_TEXT SECTION:_
^^^^^^^^

Growing up I watched as my little brother, a child with Asperger Syndrome, struggled to communicate his emotions and needs. As a result of his inability to express himself, he would fall into tantrums and tears. At ten years of age he finally began receiving assistance from a variety of professionals, including a speech-language pathologist. In the years following, that once frustrated boy found relief and was at last able to share with us his thoughts and feelings.
During my sophomore year of college I took a position through the school district as a substitute educational assistant, allowing me to work closely with speech-language pathologists in many different programs. It was here that while creatively trying to elicit any words I could from toddlers during play time and snack, I found my passion for early intervention.
This past semester I participated in an undergraduate seminar, a class based on research and the academic field, which allowed me to spend time in the lab of a professor here at State University. During my time in the class and lab I have been able to run experiments and view the inner workings of a career in academia, sparking my desire to undertake a master’s thesis relating to early intervention.
The experiences of seeing my brother overcome his frustration with the help of a speech-language pathologist, experiencing the joy of assisting children in early intervention, and (something about seeing scientific progress for the field being made) are my reasons for pursuing graduate study in communication disorders and ultimately a career in speech-language pathology. As a current student at State University, it would be an amazing opportunity to continue my education here in the graduate program of communication disorders.

^^^^^^^^

_MATERIAL PROVIDED:_

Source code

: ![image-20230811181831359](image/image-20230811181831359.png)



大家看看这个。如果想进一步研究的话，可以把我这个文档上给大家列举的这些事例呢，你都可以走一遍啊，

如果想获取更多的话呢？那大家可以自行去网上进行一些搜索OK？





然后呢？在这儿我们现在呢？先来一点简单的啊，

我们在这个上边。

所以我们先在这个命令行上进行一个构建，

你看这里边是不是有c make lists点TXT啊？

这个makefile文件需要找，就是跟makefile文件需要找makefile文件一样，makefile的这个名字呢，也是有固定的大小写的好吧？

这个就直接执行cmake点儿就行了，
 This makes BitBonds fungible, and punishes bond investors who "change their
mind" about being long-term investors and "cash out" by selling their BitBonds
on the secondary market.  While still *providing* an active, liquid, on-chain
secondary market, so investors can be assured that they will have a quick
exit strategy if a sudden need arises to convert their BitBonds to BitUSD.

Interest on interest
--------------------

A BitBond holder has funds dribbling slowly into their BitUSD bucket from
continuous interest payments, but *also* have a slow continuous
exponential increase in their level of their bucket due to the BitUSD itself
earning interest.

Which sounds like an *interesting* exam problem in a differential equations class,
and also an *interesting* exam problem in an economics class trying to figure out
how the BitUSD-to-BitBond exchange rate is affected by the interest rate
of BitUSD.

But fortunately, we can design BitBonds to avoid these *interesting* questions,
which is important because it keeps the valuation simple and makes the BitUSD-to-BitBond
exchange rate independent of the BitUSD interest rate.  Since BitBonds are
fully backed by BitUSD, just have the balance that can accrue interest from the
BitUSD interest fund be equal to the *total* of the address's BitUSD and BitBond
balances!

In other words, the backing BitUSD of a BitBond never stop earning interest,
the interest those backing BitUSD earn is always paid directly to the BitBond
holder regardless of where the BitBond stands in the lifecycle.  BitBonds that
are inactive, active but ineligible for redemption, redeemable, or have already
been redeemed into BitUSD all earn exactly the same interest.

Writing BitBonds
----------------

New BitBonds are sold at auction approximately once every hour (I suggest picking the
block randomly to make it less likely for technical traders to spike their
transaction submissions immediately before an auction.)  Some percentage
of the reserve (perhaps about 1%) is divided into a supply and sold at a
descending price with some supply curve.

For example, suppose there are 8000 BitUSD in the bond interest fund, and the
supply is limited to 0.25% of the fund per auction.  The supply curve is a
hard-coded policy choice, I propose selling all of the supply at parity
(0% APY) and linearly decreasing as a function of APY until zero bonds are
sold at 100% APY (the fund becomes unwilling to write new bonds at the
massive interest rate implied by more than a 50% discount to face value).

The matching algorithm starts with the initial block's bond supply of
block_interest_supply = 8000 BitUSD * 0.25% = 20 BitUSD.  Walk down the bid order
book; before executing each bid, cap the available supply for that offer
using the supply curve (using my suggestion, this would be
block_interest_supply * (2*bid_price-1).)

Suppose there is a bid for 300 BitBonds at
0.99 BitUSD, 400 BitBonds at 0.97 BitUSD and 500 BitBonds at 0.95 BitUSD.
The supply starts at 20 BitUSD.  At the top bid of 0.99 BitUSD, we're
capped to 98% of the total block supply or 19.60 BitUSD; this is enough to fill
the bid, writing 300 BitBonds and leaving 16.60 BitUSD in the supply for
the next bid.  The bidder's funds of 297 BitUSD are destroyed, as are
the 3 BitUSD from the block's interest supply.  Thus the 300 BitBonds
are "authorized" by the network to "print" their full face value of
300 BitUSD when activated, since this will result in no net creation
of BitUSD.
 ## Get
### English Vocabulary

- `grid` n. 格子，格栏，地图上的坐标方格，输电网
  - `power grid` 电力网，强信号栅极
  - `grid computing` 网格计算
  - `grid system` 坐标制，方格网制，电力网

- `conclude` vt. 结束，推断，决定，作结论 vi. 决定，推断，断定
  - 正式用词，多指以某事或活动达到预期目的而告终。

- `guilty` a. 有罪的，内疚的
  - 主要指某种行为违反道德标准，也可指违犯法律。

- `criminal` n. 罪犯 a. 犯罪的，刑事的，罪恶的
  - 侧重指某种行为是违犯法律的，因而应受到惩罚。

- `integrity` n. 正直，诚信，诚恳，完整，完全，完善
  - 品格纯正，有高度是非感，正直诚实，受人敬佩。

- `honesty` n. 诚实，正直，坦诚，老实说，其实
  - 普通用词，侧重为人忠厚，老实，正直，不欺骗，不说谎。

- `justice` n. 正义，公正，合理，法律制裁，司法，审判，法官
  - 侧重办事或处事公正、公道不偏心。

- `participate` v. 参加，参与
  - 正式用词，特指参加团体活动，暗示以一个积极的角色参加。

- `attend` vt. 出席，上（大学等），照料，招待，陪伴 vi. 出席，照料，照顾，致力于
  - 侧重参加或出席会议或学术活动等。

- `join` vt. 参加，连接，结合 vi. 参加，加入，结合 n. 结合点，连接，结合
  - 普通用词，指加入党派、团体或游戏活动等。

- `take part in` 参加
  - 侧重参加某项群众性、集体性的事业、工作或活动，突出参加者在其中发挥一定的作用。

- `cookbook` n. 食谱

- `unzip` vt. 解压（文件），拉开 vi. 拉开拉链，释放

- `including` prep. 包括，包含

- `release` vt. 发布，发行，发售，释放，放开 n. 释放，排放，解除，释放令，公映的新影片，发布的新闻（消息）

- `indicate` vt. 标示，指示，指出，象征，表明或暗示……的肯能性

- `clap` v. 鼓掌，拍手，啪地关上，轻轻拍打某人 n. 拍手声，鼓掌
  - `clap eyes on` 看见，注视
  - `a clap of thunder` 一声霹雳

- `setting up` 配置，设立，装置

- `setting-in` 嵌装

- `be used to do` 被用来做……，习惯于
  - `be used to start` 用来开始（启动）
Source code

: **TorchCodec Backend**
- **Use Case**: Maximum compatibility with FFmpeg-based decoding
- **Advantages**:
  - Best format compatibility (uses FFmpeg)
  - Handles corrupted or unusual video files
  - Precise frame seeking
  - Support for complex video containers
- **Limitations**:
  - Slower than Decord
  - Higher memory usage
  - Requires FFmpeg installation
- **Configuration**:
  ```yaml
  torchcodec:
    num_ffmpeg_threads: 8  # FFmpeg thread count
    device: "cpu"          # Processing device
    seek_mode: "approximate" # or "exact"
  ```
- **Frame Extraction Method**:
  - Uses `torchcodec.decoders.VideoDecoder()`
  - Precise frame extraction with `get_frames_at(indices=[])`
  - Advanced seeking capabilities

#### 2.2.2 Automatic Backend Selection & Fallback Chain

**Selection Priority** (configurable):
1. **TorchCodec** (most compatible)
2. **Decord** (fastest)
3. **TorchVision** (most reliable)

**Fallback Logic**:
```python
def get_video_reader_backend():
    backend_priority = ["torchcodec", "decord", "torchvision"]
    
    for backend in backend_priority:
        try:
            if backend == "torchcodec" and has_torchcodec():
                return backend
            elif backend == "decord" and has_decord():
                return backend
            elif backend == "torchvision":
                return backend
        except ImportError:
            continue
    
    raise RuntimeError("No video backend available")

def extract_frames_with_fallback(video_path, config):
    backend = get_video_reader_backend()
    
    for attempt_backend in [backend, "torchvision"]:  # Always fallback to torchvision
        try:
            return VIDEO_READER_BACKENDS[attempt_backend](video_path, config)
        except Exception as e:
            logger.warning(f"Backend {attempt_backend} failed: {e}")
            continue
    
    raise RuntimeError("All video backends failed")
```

^^^^^^^^

_EXERCISE A:_
Write out the part of the personal statement between "During my sophomore" and "for early intervention.", inclusive.
_EXERCISE B:_
Answer these questions from the personal statement:
(i) At what age did the writer's brother begin receiving assistance from professionals?
(ii) In which year of college did the writer take a position as a substitute educational assistant?
(iii) What does the writer want a master's thesis to relate to?

_SOLUTION A:_
During my sophomore year of college I took a position through the school district as a substitute educational assistant, allowing me to work closely with speech-language pathologists in many different programs. It was here that while creatively trying to elicit any words I could from toddlers during play time and snack, I found my passion for early intervention.

_SOLUTION B:_
(i) Ten years of age.
(ii) Sophomore year.
(iii) Early intervention.